Only a couple of years ago, television makers dreamed of a 3D takeover that would restore their profits as the price of LCD TVs plummeted. But this year, 3D TV has been a disappointment. Market research firm SNL Kagan projects 3D TV sales to decline this year, and a survey by the NPD Group shows customer indifference to 3D on the rise. Turns out not a lot of people want to pay premium prices to wear bulky 3D glasses while watching a limited selection of 3D content. Who knew?

Google TV

Although Google TV launched in 2010, the full extent of its failure finally became apparent this year, when Logitech ate nearly $100 million due to poor sales of its Revue Google TV set-top box. To move units, Logitech had to cut the price from $300 to $100, after reporting negative sales. In October, Google revamped its television platform to emphasize simplicity and Android apps, but any hopes of a living-room insurgence will have to wait until 2012, when the company regroups with new hardware partners.

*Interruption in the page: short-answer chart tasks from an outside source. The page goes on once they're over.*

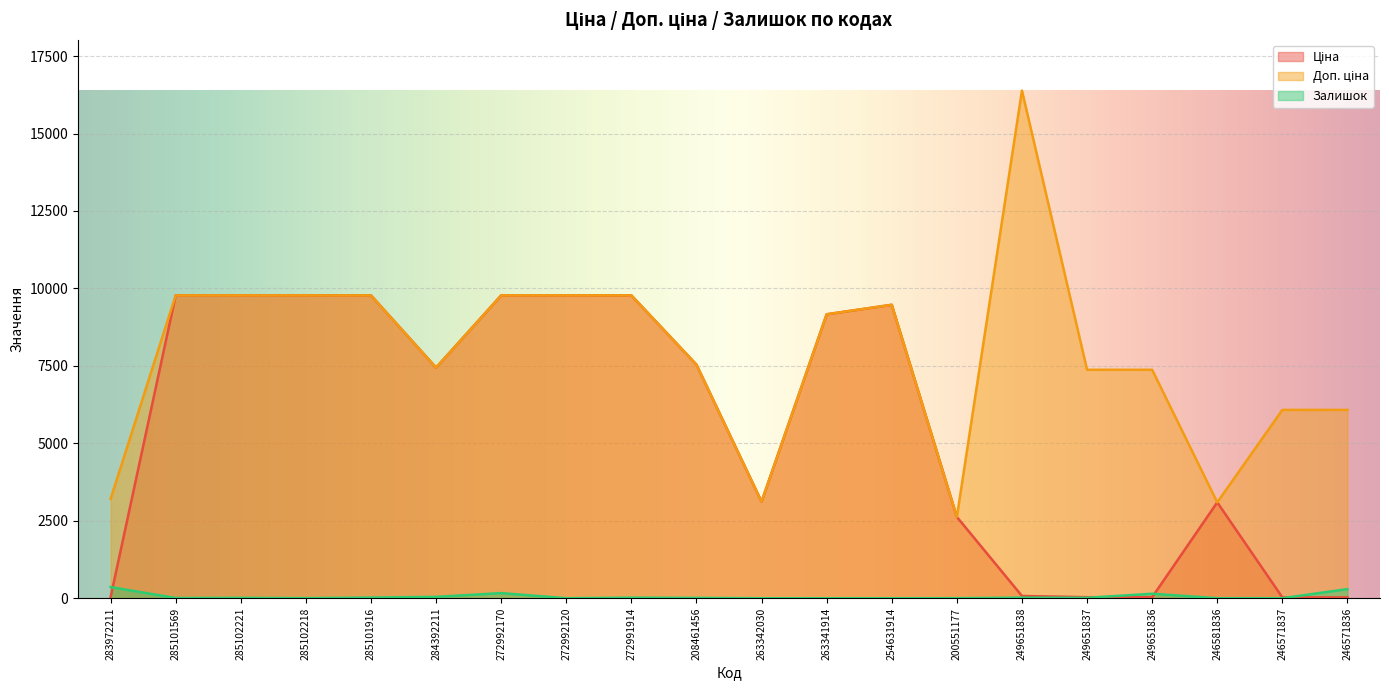

At which category does the chart reach its minimum across all series?

263342030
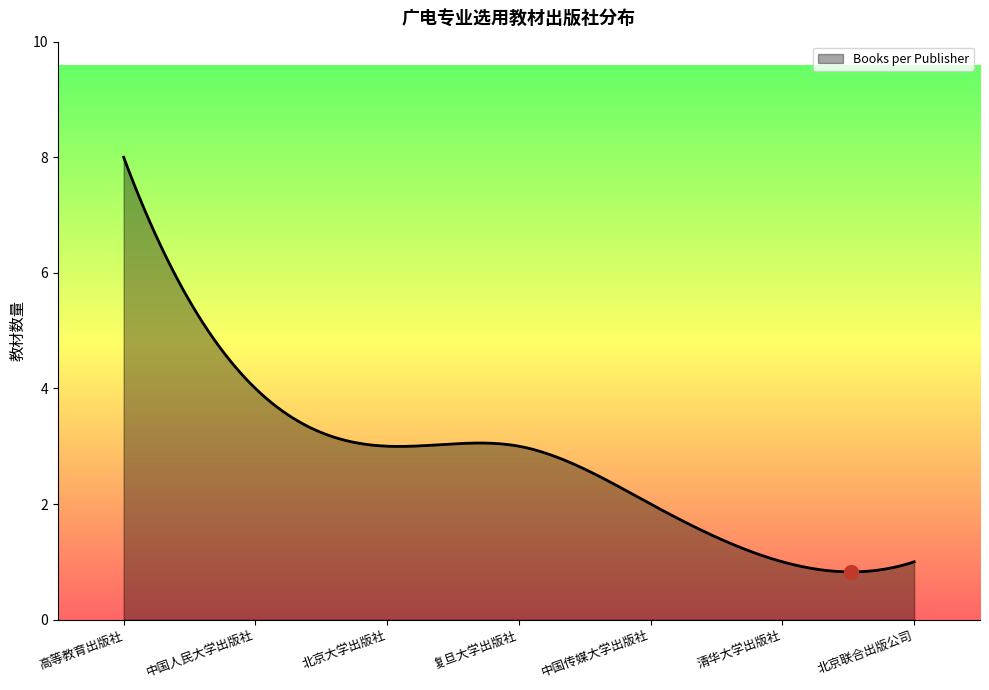

What is the greatest value displayed?

8.0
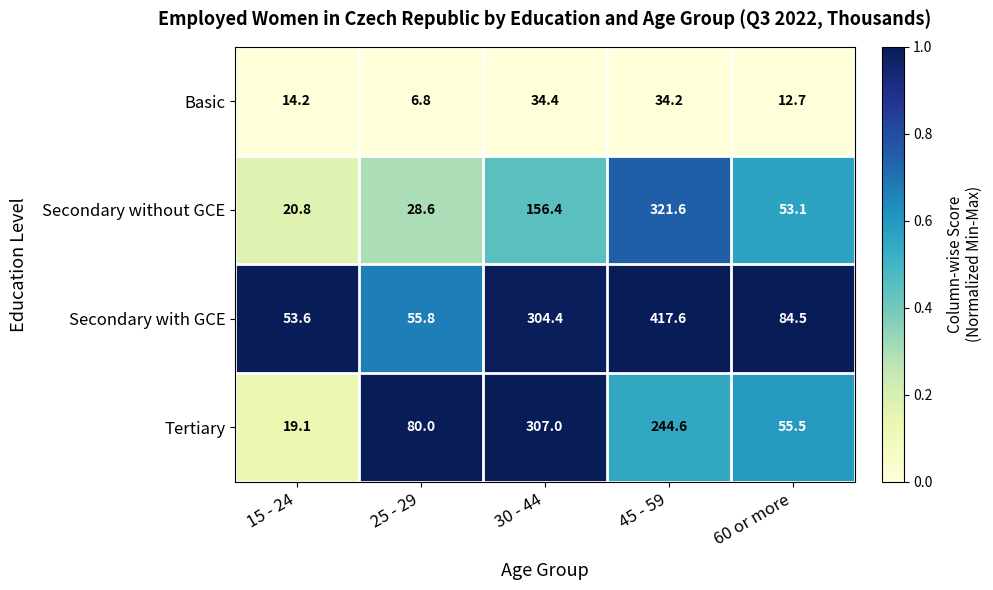

Which label corresponds to the largest value in the chart?

45 - 59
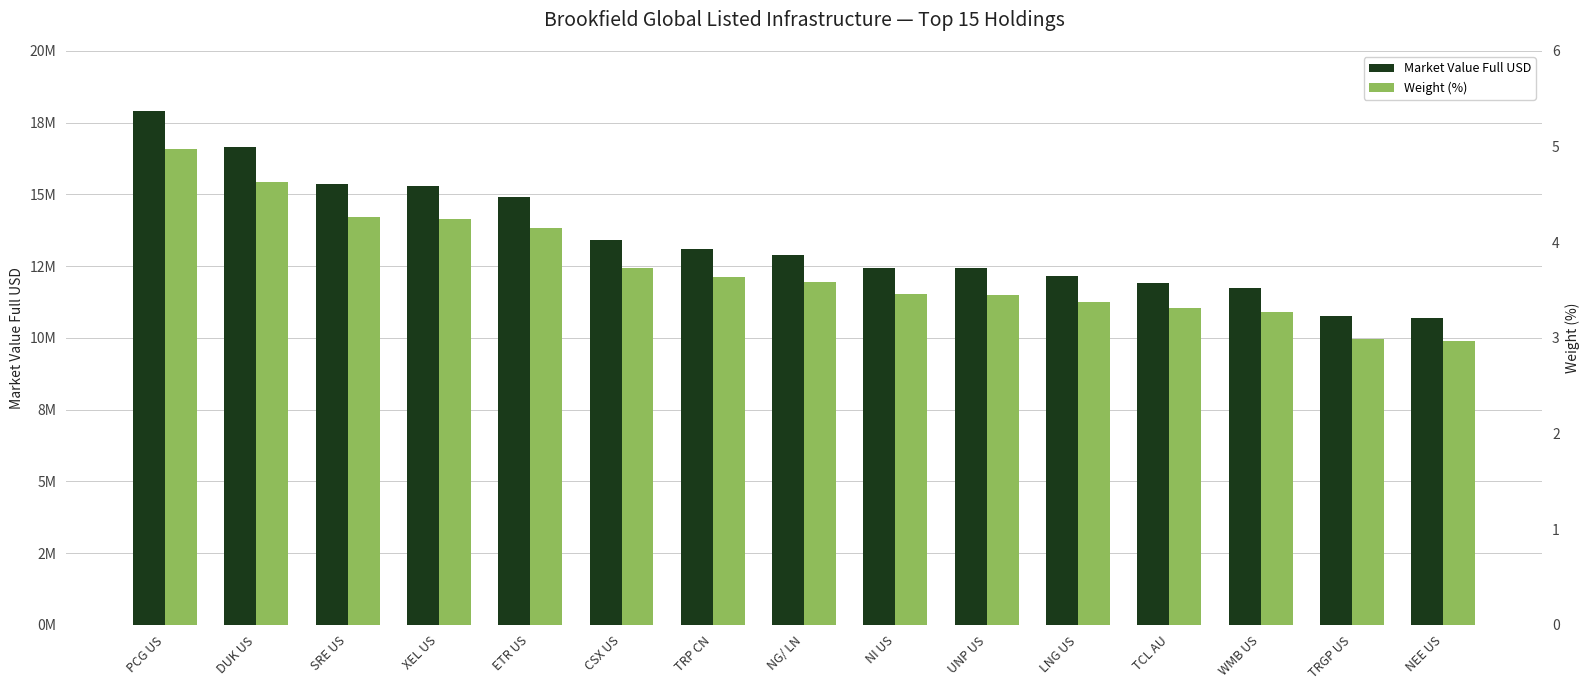

Reading left to right, list all the values displayed in this chart.

Market Value Full USD: PCG US=17901032.2	DUK US=16651432.5	SRE US=15350473.7	XEL US=15292672.3	ETR US=14921830.9	CSX US=13413315.9	TRP CN=13110813.6	NG/ LN=12901699.6	NI US=12438922.3	UNP US=12426583.7	LNG US=12162716.3	TCL AU=11912957.2	WMB US=11756650.0	TRGP US=10775331.0	NEE US=10684534.2
Weight (%): PCG US=5.0	DUK US=4.6	SRE US=4.3	XEL US=4.2	ETR US=4.1	CSX US=3.7	TRP CN=3.6	NG/ LN=3.6	NI US=3.5	UNP US=3.5	LNG US=3.4	TCL AU=3.3	WMB US=3.3	TRGP US=3.0	NEE US=3.0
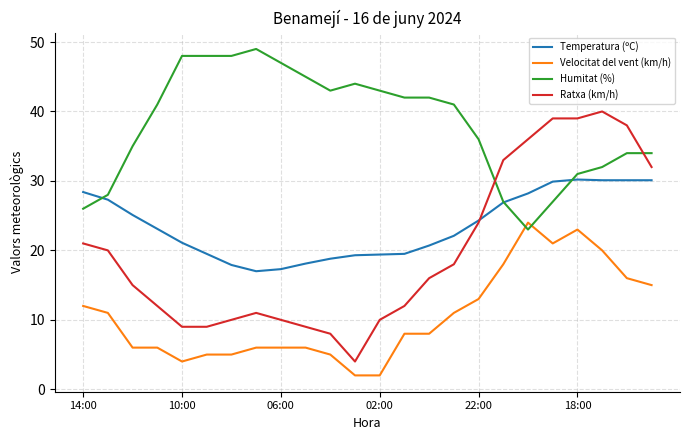

What are all the series names shown in the legend?

Temperatura (ºC), Velocitat del vent (km/h), Humitat (%), Ratxa (km/h)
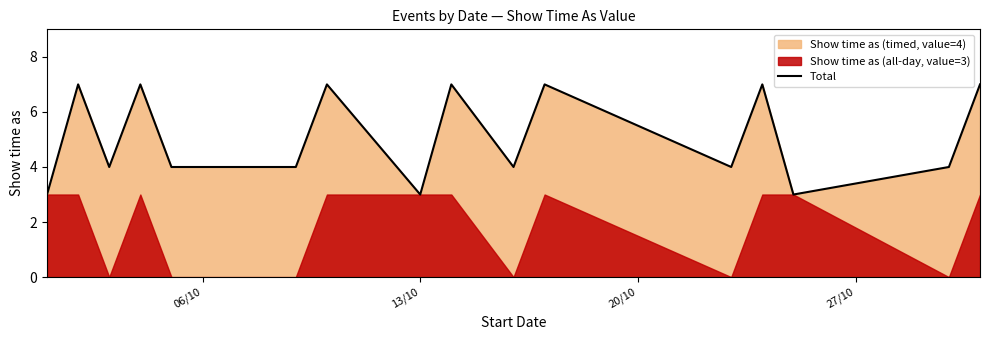

What value does the data have at 20/10?

4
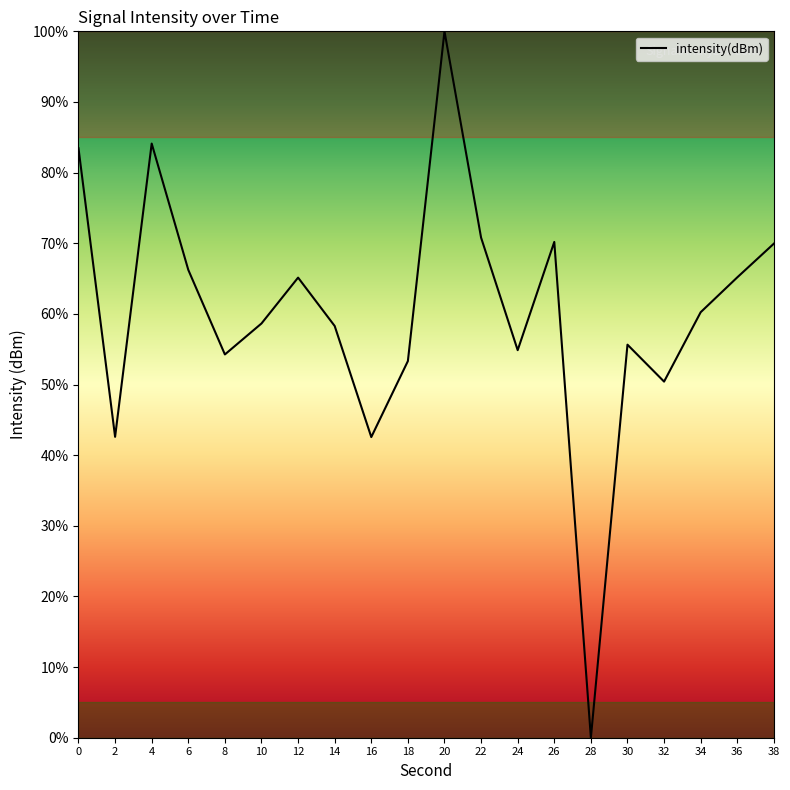

Read the value at 6.

66.2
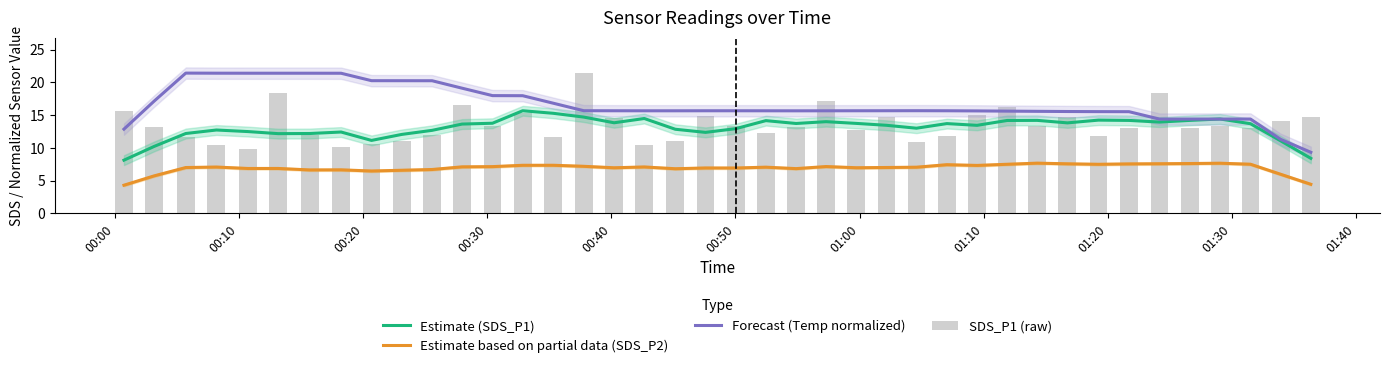

Reading left to right, list all the values displayed in this chart.

Estimate (SDS_P1): 8.1	10.2	12.2	12.7	12.5	12.2	12.2	12.4	11.1	12.1	12.7	13.6	13.8	15.7	15.3	14.7	13.8	14.5	12.8	12.4	12.9	14.2	13.7	14.0	13.7	13.5	13.0	13.7	13.4	14.2	14.2	13.8	14.2	14.2	13.9	14.2	14.4	13.7	11.1	8.4
Estimate based on partial data (SDS_P2): 4.3	5.7	7.0	7.1	6.9	6.9	6.6	6.6	6.5	6.6	6.7	7.1	7.1	7.3	7.3	7.2	7.0	7.1	6.8	6.9	6.9	7.1	6.8	7.1	7.0	7.0	7.0	7.4	7.3	7.5	7.7	7.6	7.5	7.6	7.6	7.6	7.7	7.5	6.0	4.4
Forecast (Temp normalized): 12.9	17.1	21.4	21.4	21.4	21.4	21.4	21.4	20.3	20.3	20.3	19.1	18.0	18.0	16.8	15.7	15.7	15.7	15.7	15.7	15.7	15.7	15.7	15.7	15.7	15.7	15.7	15.7	15.7	15.6	15.6	15.6	15.5	15.5	14.4	14.4	14.4	14.4	11.3	9.3
SDS_P1 (raw): 15.7	13.2	11.7	10.5	9.9	18.4	12.0	10.2	10.6	11.0	11.9	16.6	13.3	15.4	11.7	21.5	14.6	10.4	11.1	14.9	13.3	12.2	13.2	17.2	12.7	14.7	10.9	11.8	15.0	16.2	13.3	14.7	11.8	13.1	18.4	13.1	13.4	13.1	14.2	14.8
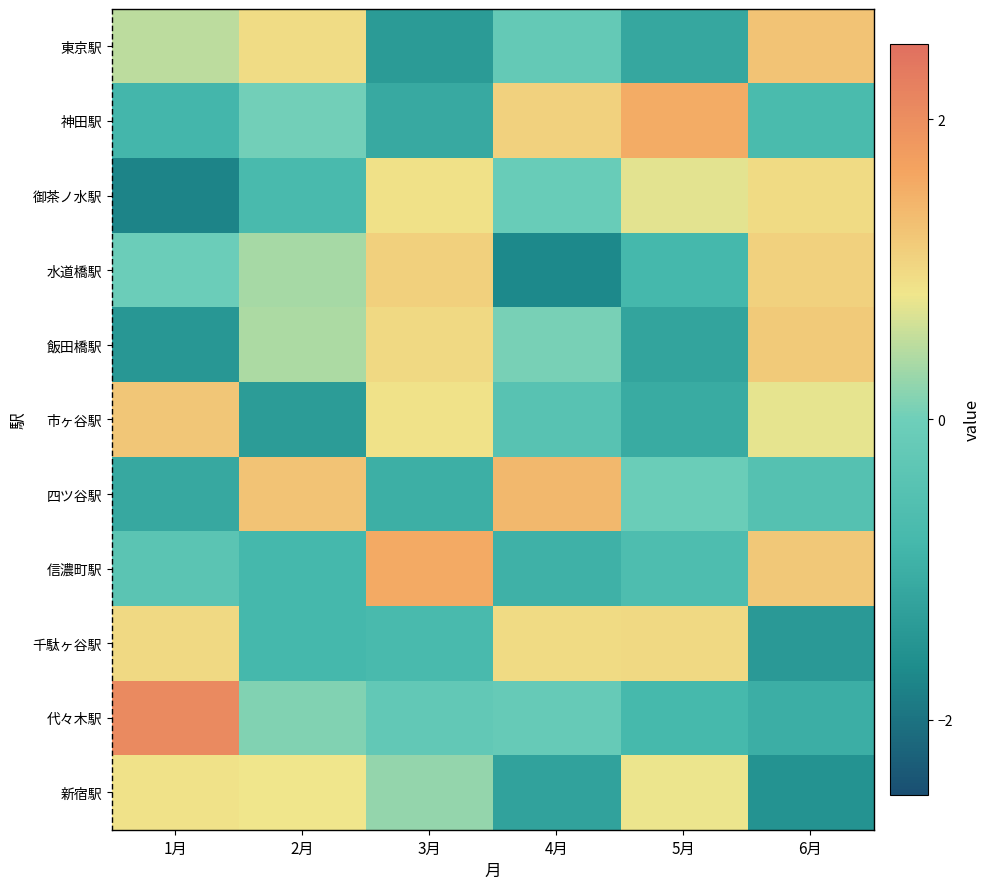

What is the difference between the highest and lowest values at 1月?

3.8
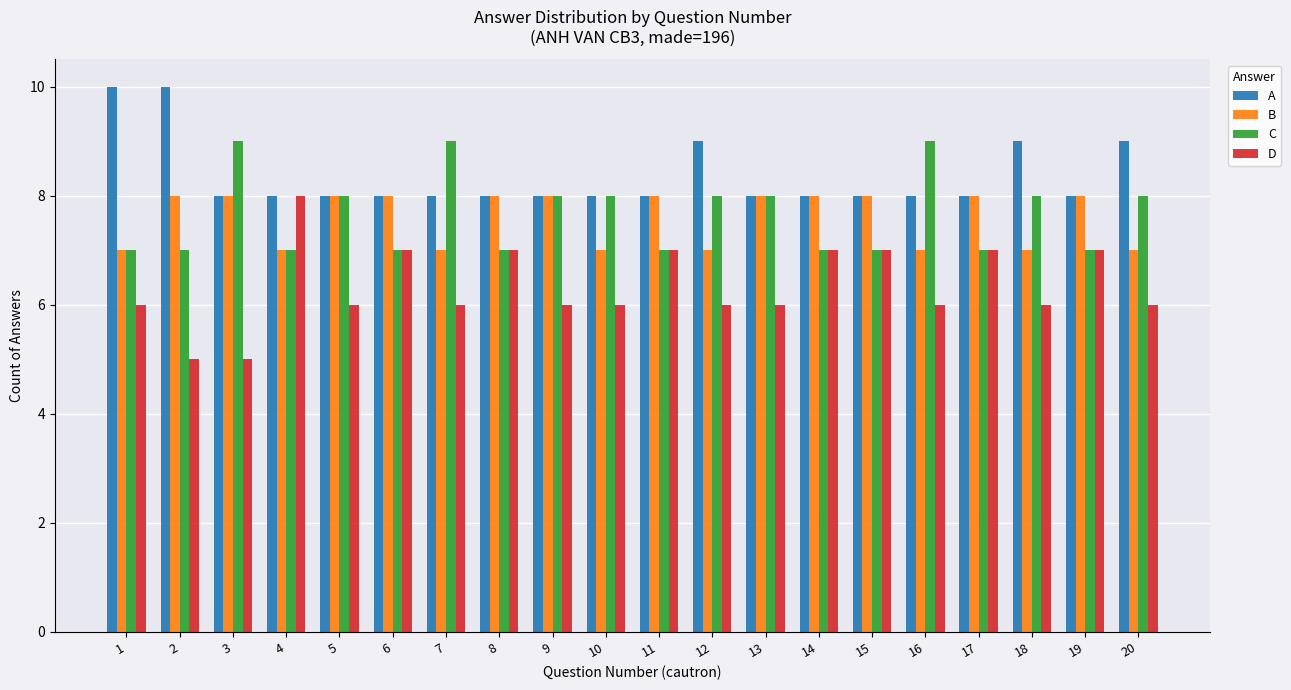

How many distinct data groups are displayed?

4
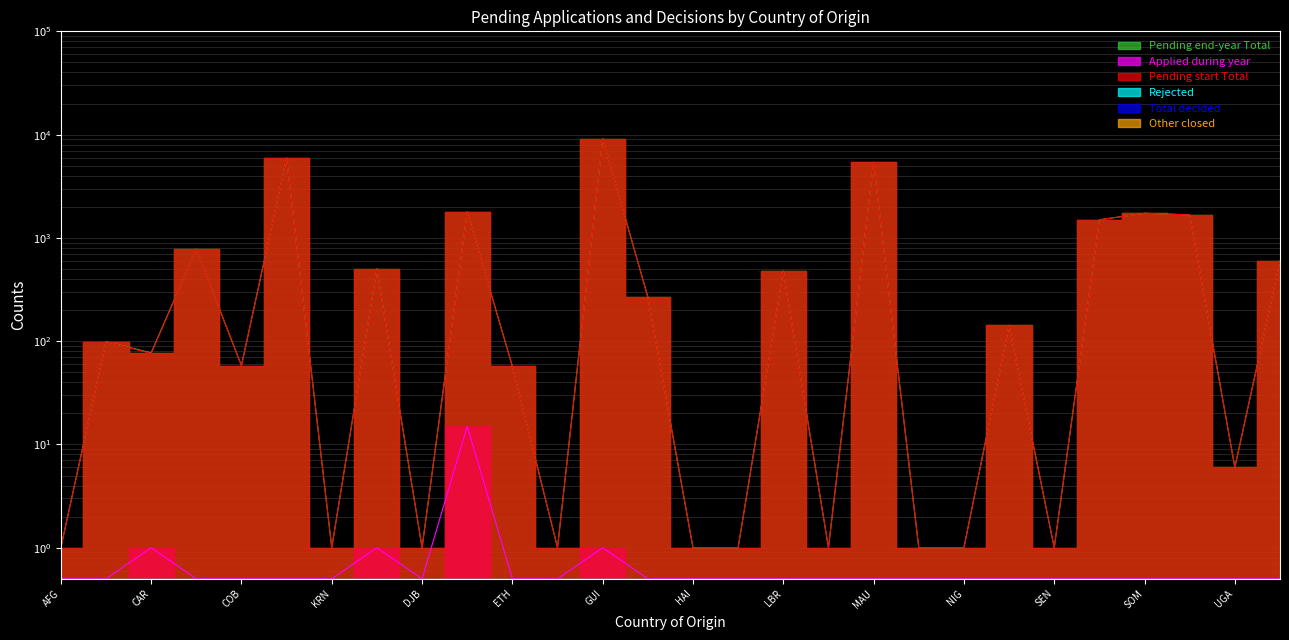

True or false: Applied during year and Pending end-year Total cross at least once.

False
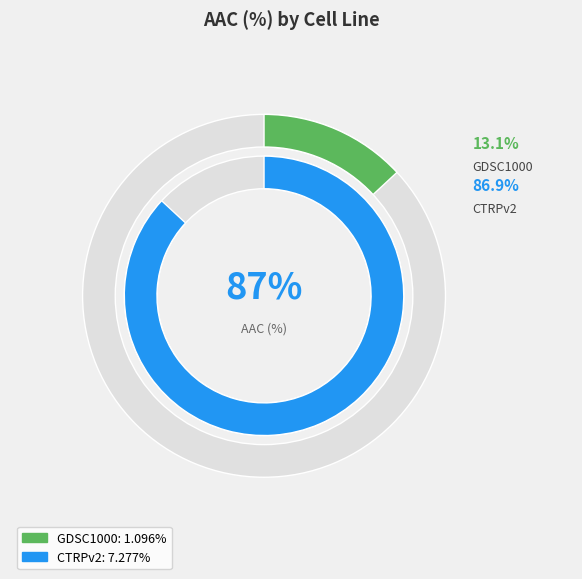

What percentage is the GDSC1000 slice, to the nearest percent?

13%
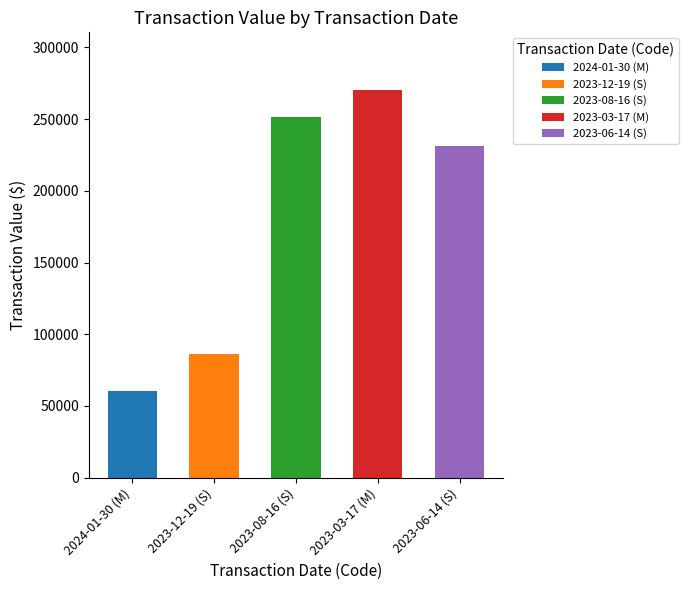

At which label does transactionShares reach its peak?

2023-03-17 (M)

Former HP CEO Leo Apotheker

After the failure of the TouchPad tablet, HP stunned the tech world in August by announcing plans to sell or spin off its entire PC business in order to focus on enterprise software. That was a bad idea, because HP's enterprise success is due to its ability to offer both hardware and software to businesses. Stocks plummeted, HP's board sacked CEO Leo Apotheker in September, and the company promptly reversed course on eliminating its PC business. Apotheker, however, got a $13 million golden parachute, while an estimated 500 employees who worked on WebOS lost their jobs.

Final Cut Pro X

Apple's newfound riches in the consumer market have turned into bad news for the creative professionals who once carried the company on their backs. Final Cut Pro X--the latest version of Apple's video-editing software--is a cheaper, simpler program that eliminates some tools on which many professional editors rely. Apple faced a backlash from these users after Final Cut's June launch, but saw no noticeable effect on its bottom line.

Nintendo 3DS

Although the Nintendo 3DS impresses with glasses-free 3D, at its launch in March the starting price tag of $250 and the lack of great software scared off customers. To save its newborn handheld, Nintendo had to cut the price to $180 four months later. The new price helps, and the recent launch of Super Mario 3D Land has given the 3DS a huge sales boost, but the initial price was a major miscalculation that contributed to Nintendo's first annual loss in three decades.

Cisco Flip Video Camera

Pure Digital's Flip camcorders were popular when Cisco bought the company and its products for $590 million worth of stock in 2009. But since then, Cisco let the product line languish while smartphones with built-in video cameras rose to popularity. In April, Cisco abruptly killed the Flip in a major restructuring of the company's consumer business--a sad demise for a once-proud gadget.